If you want to argue lovingly, you must know what your opponent’s big concern is. Then you have to show him or her that your plan, your solution to their big problem, will work better than their solution will. Do you see how love is working in this kind of argument? Instead of simply trying to get my way, I’m laboring to do good to the other person.
A Practice Argument
Let’s consider a hypothetical argument. You’ve been reading the material on this web site. You’ve become convinced that it’s high time to begin taking responsibility for your family’s preparedness for danger or disaster. You have decided that you need to start allocating funds to buy extra food supplies, alternative energy sources, guns, or whatever. But when you begin to talk to your wife about your plans, she ridicules them. She is convinced that the government would never let it get that bad, that there are too many smart people out there to let this kind of disaster ever overtake us. And so you bluster. Or at least you start to. But then you remember that you must love your wife in the way you argue.
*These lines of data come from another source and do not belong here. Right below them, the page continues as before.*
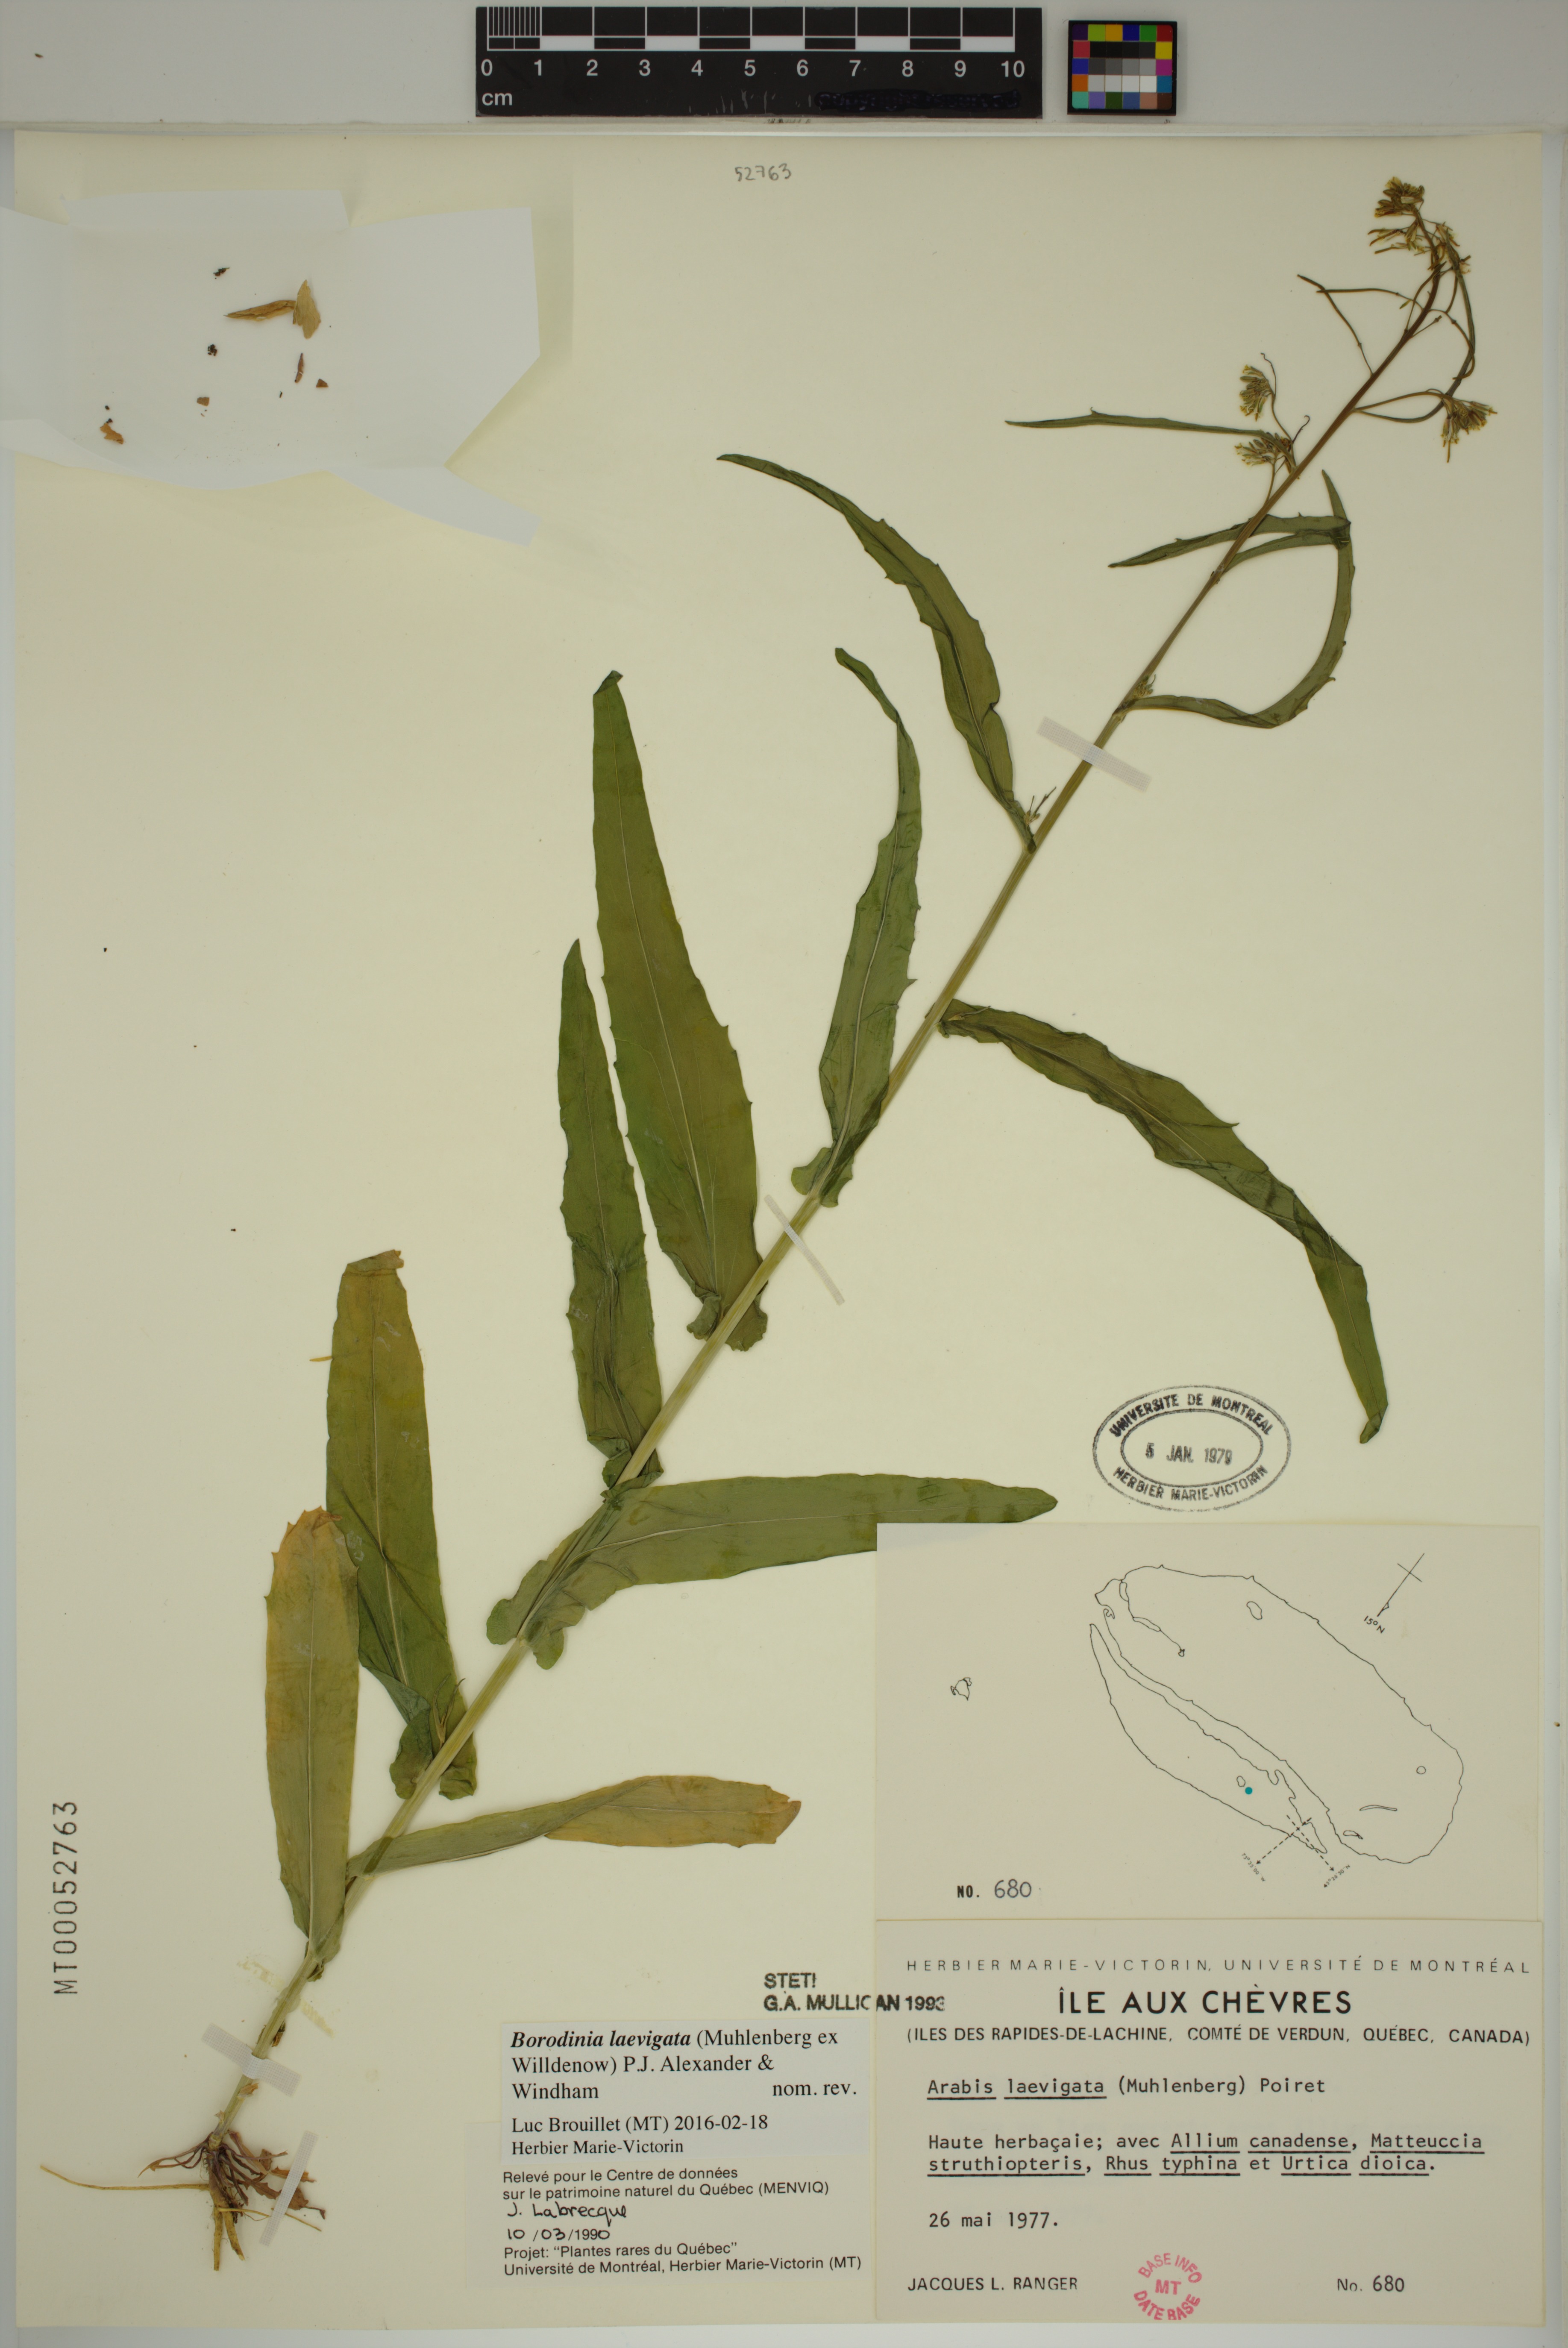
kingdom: Plantae
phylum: Tracheophyta
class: Magnoliopsida
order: Brassicales
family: Brassicaceae
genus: Borodinia
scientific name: Borodinia laevigata
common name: Smooth rockcress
Instead of demeaning her view or calling her names, you sit down and ask her to tell you why she has such confidence in the state. What has she read? Ask her to tell you why she thinks your desire to stock away supplies is improper. And then you have to listen. Fear motivates almost everyone at some level. What’s she afraid of, really? You may discover, and for the purposes of this exercise we’ll decided you have discovered that she is afraid to think about losing electricity for weeks or months, or going broke, or facing some other unknown kind of disaster. Perhaps, like many of us, her first instinct is to pretend it won’t happen.
What can you now do to show your wife that your plan will work better to solver her real concern than her plan will. It’s not so hard. Her response involves doing nothing. Yours at least has the advantage of keeping you busy doing something. And besides, even if the disaster you’re expecting never comes, the stocks of food or water can always come in handy when small disorders befall (short term power loss, temporary financial difficulty, etc.) If her big concern is fear, you give comfort. You show her that your preparations will mean that she won’t have to fear what’s coming, at least not as much. Show her that your plans are reasonable responses to the danger we all face. And then hug her.
Everyone wants to be taken seriously. Everyone wants to be loved. When you find yourself in a conflict with another person, set about to do these two things. Listen carefully to their concerns. Then show them how your proposed plan will help solve their big concern better than the plan they’re using. In so doing, you are demonstrating that you have their best interests at heart. You’re showing that you care about their opinions and that you love them. This is how you argue in love. And don’t be surprised if you begin to find your arguments succeeding.